Carlos, seco y hostil, replicó:
— Le han engañado. Yo no defiendo traidores. Defiendo la fábrica.
Y le volvió la espalda.
Aquella misma madrugada una patrulla de milicianos se presentó en la fábrica. Aprovechándose de que no había en ella más que un viejo guardián asustado, los milicianos entraron en el edificio y estuvieron registrándolo hasta que sacaron entre los cañones de sus pistolas al contramaestre Valentín. Le metieron en un auto que partió hacia los desmontes de las afueras.
No volvió a saberse más de él. Benito había cumplido su amenaza.
Carlos, al día siguiente, cuando se enteró, no hizo más que decir, rechinando los dientes:
—¡Idiota! A ese imbécil de Benito, ya que no lo fusilaron los burgueses como debían, vamos a tener que fusilarlo nosotros.
Y siguió trabajando.
El sudor que le caía a chorros por la cara se lo enjugaba pasándose por la frente la manga sucia de su blusa de taller. Y seguía. Le faltaban las palabras, vacilaba, sufría penosos silencios, volvía a decir lo mismo que ya había dicho, pero seguía. Sus jueces le miraban impasibles. Aquel silencio glacial le desconcertaba. Pero hacía un esfuerzo y seguía.
—¿No tienes nada más que decir, camarada? —le preguntó el presidente en una de aquellas pausas en las que el orador parecía detenerse ante un abismo.
—¡Sí, sí! Tengo que decir mucho más. ¡Es… que no me sale!
Lo que Daniel quería decir a toda costa y no sabía era la indignación que a borbotones sentía hervir en su pecho contra aquella inhumana «justicia de la revolución» que querían hacer con él.
— Yo no he sido nunca revolucionario —decía—, pero tampoco tenía obligación de serlo.
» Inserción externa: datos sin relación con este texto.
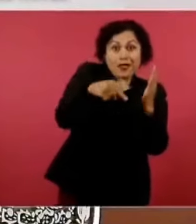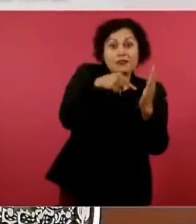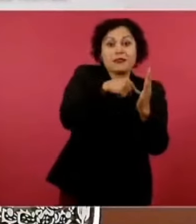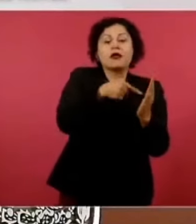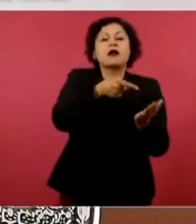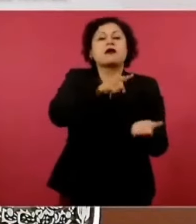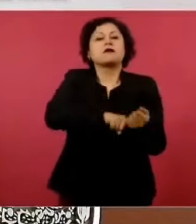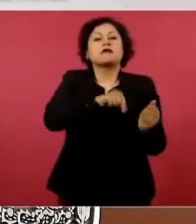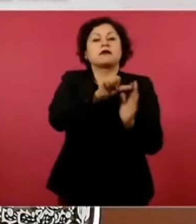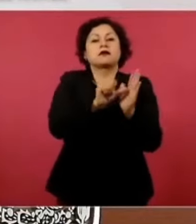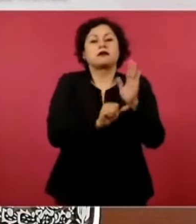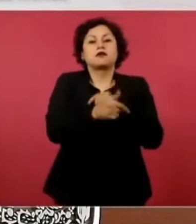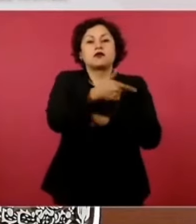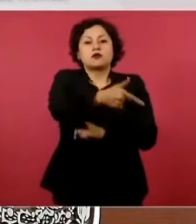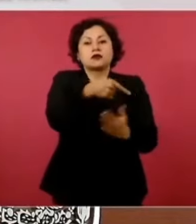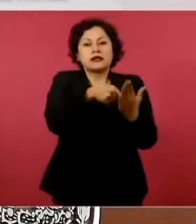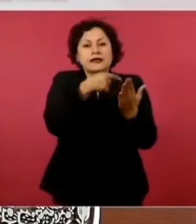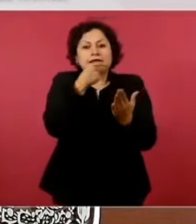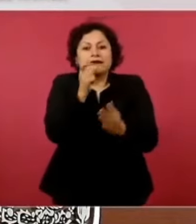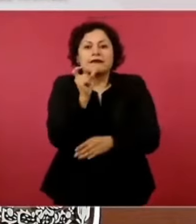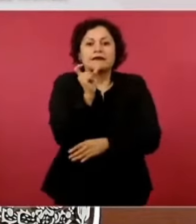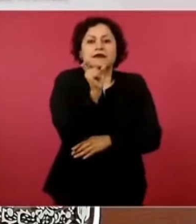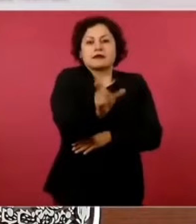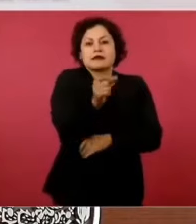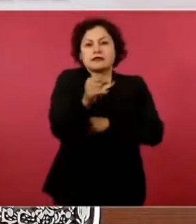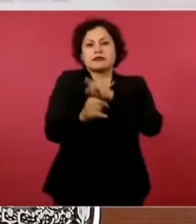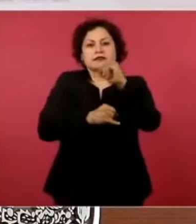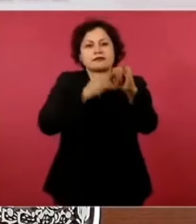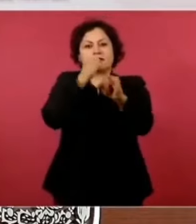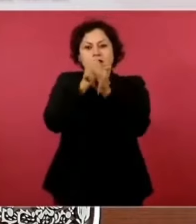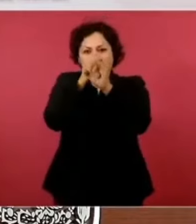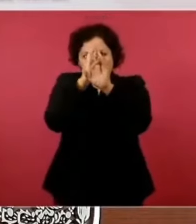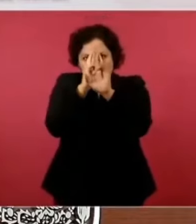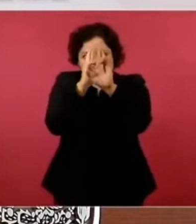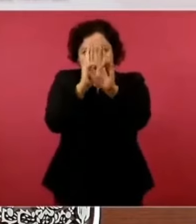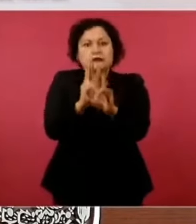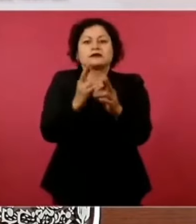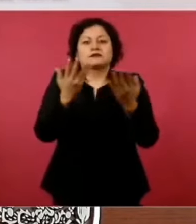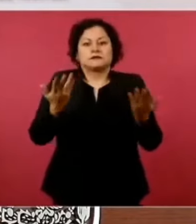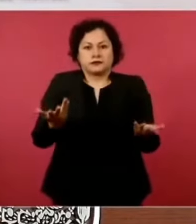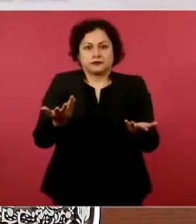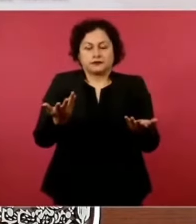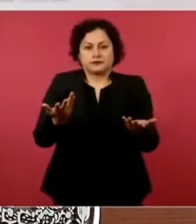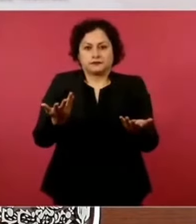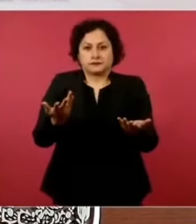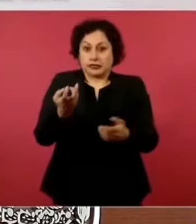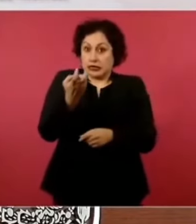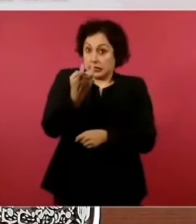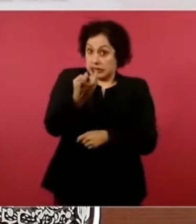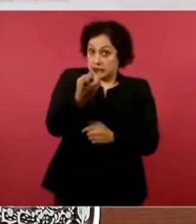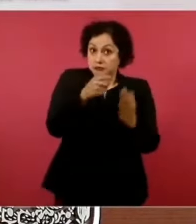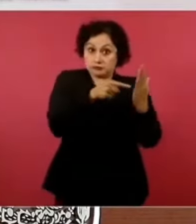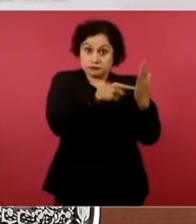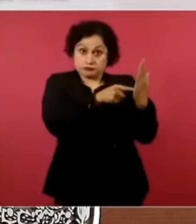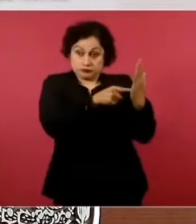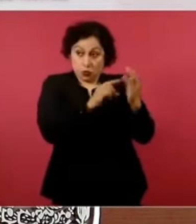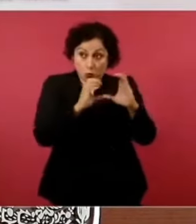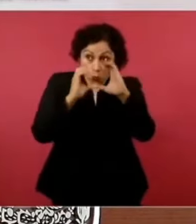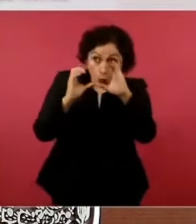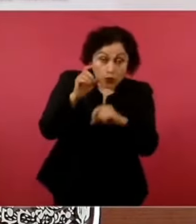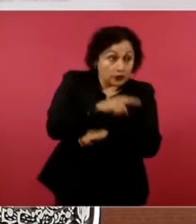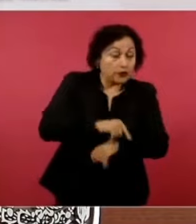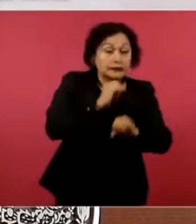Y viene a cuento por las campañas que se realizan a través de la red y esa manera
Nadie me puede llamar traidor a la revolución porque nunca me había comprometido a hacerla ni ayudarla. Yo ganaba mi jornal trabajando honradamente. No era mal compañero. Creo yo. Servía al patrón…
Una sonrisilla delgada de uno de los consejeros le exasperó:
—¡Como le servíais todos vosotros, cochinos!
Estalló una tempestad de protestas.
—¡Todos, todos! —vociferaba Daniel—. ¡Cuando perdíais las huelgas veníais humillados a lamer la mano al patrón para que os diese trabajo!
El presidente cortó el tumulto.
— Procura justificarte sin injuriar a los camaradas si quieres que te escuchen con paciencia.
Daniel bajó el tono.
— Yo servía al patrón… La fábrica era suya; él mandaba y nosotros los trabajadores obedecíamos. Procuraba estar a buenas con él. Vosotros luchabais; yo no. Vosotros queríais mandar; yo me había resignado a obedecer. Vosotros queríais ser los dueños de la fábrica; yo no lo he soñado nunca. ¡Ya sois los amos! ¡Ya mandáis! No os pido más sino que me dejéis vivir y trabajar como me dejaba el patrón. No os discuto la victoria, no os reclamo una parte. Yo no era de los vuestros, no estaba en vuestro sindicato, pero tengo derecho a la vida y al trabajo. ¡No vais a ser peores que los burgueses!